Although pictures appear in the entries below, leave them out and print exactly the lines from the first line through the line containing "the following table:</span></span>".

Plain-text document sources
☆ ☆ ☆ ☆ ☆ ☆ ☆
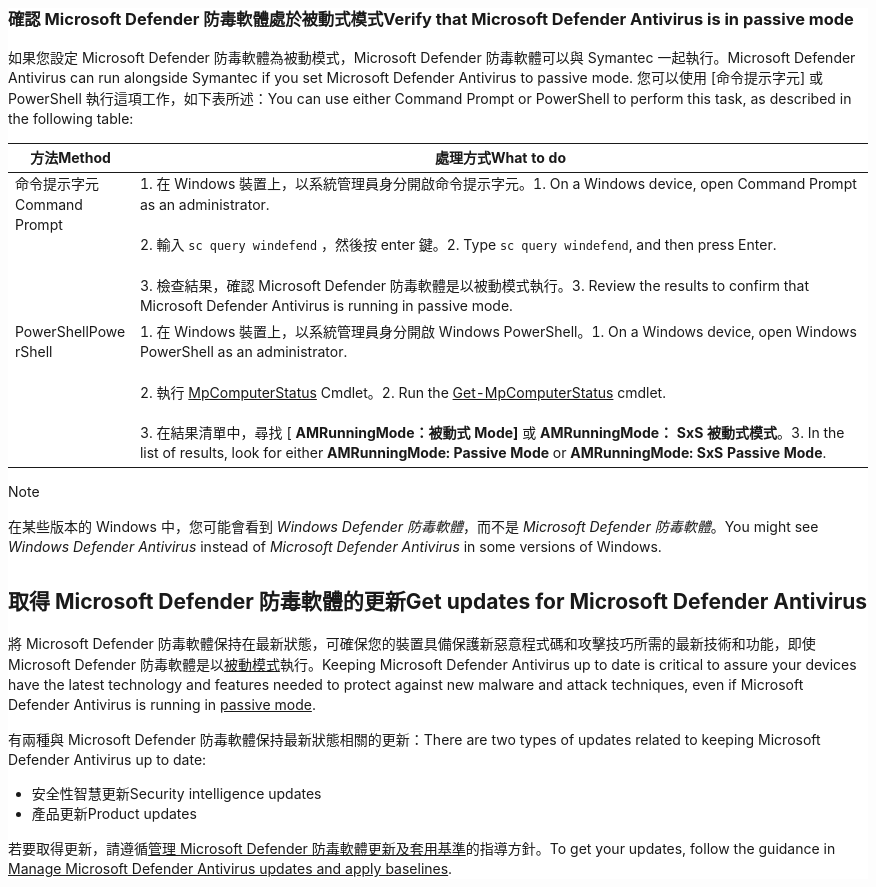 ### <a name="verify-that-microsoft-defender-antivirus-is-in-passive-mode"></a><span data-ttu-id="a95bf-190">確認 Microsoft Defender 防毒軟體處於被動式模式</span><span class="sxs-lookup"><span data-stu-id="a95bf-190">Verify that Microsoft Defender Antivirus is in passive mode</span></span>

<span data-ttu-id="a95bf-191">如果您設定 Microsoft Defender 防毒軟體為被動模式，Microsoft Defender 防毒軟體可以與 Symantec 一起執行。</span><span class="sxs-lookup"><span data-stu-id="a95bf-191">Microsoft Defender Antivirus can run alongside Symantec if you set Microsoft Defender Antivirus to passive mode.</span></span> <span data-ttu-id="a95bf-192">您可以使用 [命令提示字元] 或 PowerShell 執行這項工作，如下表所述：</span><span class="sxs-lookup"><span data-stu-id="a95bf-192">You can use either Command Prompt or PowerShell to perform this task, as described in the following table:</span></span>

|<span data-ttu-id="a95bf-193">方法</span><span class="sxs-lookup"><span data-stu-id="a95bf-193">Method</span></span>  |<span data-ttu-id="a95bf-194">處理方式</span><span class="sxs-lookup"><span data-stu-id="a95bf-194">What to do</span></span>  |
|---------|---------|
|<span data-ttu-id="a95bf-195">命令提示字元</span><span class="sxs-lookup"><span data-stu-id="a95bf-195">Command Prompt</span></span>     |<span data-ttu-id="a95bf-196">1. 在 Windows 裝置上，以系統管理員身分開啟命令提示字元。</span><span class="sxs-lookup"><span data-stu-id="a95bf-196">1. On a Windows device, open Command Prompt as an administrator.</span></span> <br/><br/><span data-ttu-id="a95bf-197">2. 輸入 `sc query windefend` ，然後按 enter 鍵。</span><span class="sxs-lookup"><span data-stu-id="a95bf-197">2. Type `sc query windefend`, and then press Enter.</span></span><br/><br/><span data-ttu-id="a95bf-198">3. 檢查結果，確認 Microsoft Defender 防毒軟體是以被動模式執行。</span><span class="sxs-lookup"><span data-stu-id="a95bf-198">3. Review the results to confirm that Microsoft Defender Antivirus is running in passive mode.</span></span>         |
|<span data-ttu-id="a95bf-199">PowerShell</span><span class="sxs-lookup"><span data-stu-id="a95bf-199">PowerShell</span></span>     |<span data-ttu-id="a95bf-200">1. 在 Windows 裝置上，以系統管理員身分開啟 Windows PowerShell。</span><span class="sxs-lookup"><span data-stu-id="a95bf-200">1. On a Windows device, open Windows PowerShell as an administrator.</span></span><br/><br/><span data-ttu-id="a95bf-201">2. 執行 [MpComputerStatus](/powershell/module/defender/Get-MpComputerStatus) Cmdlet。</span><span class="sxs-lookup"><span data-stu-id="a95bf-201">2. Run the [Get-MpComputerStatus](/powershell/module/defender/Get-MpComputerStatus) cmdlet.</span></span><br/> <br/><span data-ttu-id="a95bf-202">3. 在結果清單中，尋找 [ **AMRunningMode：被動式 Mode]** 或 **AMRunningMode： SxS 被動式模式**。</span><span class="sxs-lookup"><span data-stu-id="a95bf-202">3. In the list of results, look for either **AMRunningMode: Passive Mode** or **AMRunningMode: SxS Passive Mode**.</span></span>|

> [!NOTE]
> <span data-ttu-id="a95bf-203">在某些版本的 Windows 中，您可能會看到 *Windows Defender 防毒軟體*，而不是 *Microsoft Defender 防毒軟體*。</span><span class="sxs-lookup"><span data-stu-id="a95bf-203">You might see *Windows Defender Antivirus* instead of *Microsoft Defender Antivirus* in some versions of Windows.</span></span>

## <a name="get-updates-for-microsoft-defender-antivirus"></a><span data-ttu-id="a95bf-204">取得 Microsoft Defender 防毒軟體的更新</span><span class="sxs-lookup"><span data-stu-id="a95bf-204">Get updates for Microsoft Defender Antivirus</span></span>

<span data-ttu-id="a95bf-205">將 Microsoft Defender 防毒軟體保持在最新狀態，可確保您的裝置具備保護新惡意程式碼和攻擊技巧所需的最新技術和功能，即使 Microsoft Defender 防毒軟體是以[被動模式](/windows/security/threat-protection/microsoft-defender-antivirus/microsoft-defender-antivirus-compatibility)執行。</span><span class="sxs-lookup"><span data-stu-id="a95bf-205">Keeping Microsoft Defender Antivirus up to date is critical to assure your devices have the latest technology and features needed to protect against new malware and attack techniques, even if Microsoft Defender Antivirus is running in [passive mode](/windows/security/threat-protection/microsoft-defender-antivirus/microsoft-defender-antivirus-compatibility).</span></span>

<span data-ttu-id="a95bf-206">有兩種與 Microsoft Defender 防毒軟體保持最新狀態相關的更新：</span><span class="sxs-lookup"><span data-stu-id="a95bf-206">There are two types of updates related to keeping Microsoft Defender Antivirus up to date:</span></span>
- <span data-ttu-id="a95bf-207">安全性智慧更新</span><span class="sxs-lookup"><span data-stu-id="a95bf-207">Security intelligence updates</span></span>
- <span data-ttu-id="a95bf-208">產品更新</span><span class="sxs-lookup"><span data-stu-id="a95bf-208">Product updates</span></span>

<span data-ttu-id="a95bf-209">若要取得更新，請遵循[管理 Microsoft Defender 防毒軟體更新及套用基準](/windows/security/threat-protection/microsoft-defender-antivirus/manage-updates-baselines-microsoft-defender-antivirus)的指導方針。</span><span class="sxs-lookup"><span data-stu-id="a95bf-209">To get your updates, follow the guidance in [Manage Microsoft Defender Antivirus updates and apply baselines](/windows/security/threat-protection/microsoft-defender-antivirus/manage-updates-baselines-microsoft-defender-antivirus).</span></span>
☆ ☆ ☆ ☆ ☆ ☆ ☆
- **Written solution**:
 ### <a name="verify-that-microsoft-defender-antivirus-is-in-passive-mode"></a><span data-ttu-id="a95bf-190">確認 Microsoft Defender 防毒軟體處於被動式模式</span><span class="sxs-lookup"><span data-stu-id="a95bf-190">Verify that Microsoft Defender Antivirus is in passive mode</span></span>

<span data-ttu-id="a95bf-191">如果您設定 Microsoft Defender 防毒軟體為被動模式，Microsoft Defender 防毒軟體可以與 Symantec 一起執行。</span><span class="sxs-lookup"><span data-stu-id="a95bf-191">Microsoft Defender Antivirus can run alongside Symantec if you set Microsoft Defender Antivirus to passive mode.</span></span> <span data-ttu-id="a95bf-192">您可以使用 [命令提示字元] 或 PowerShell 執行這項工作，如下表所述：</span><span class="sxs-lookup"><span data-stu-id="a95bf-192">You can use either Command Prompt or PowerShell to perform this task, as described in the following table:</span></span>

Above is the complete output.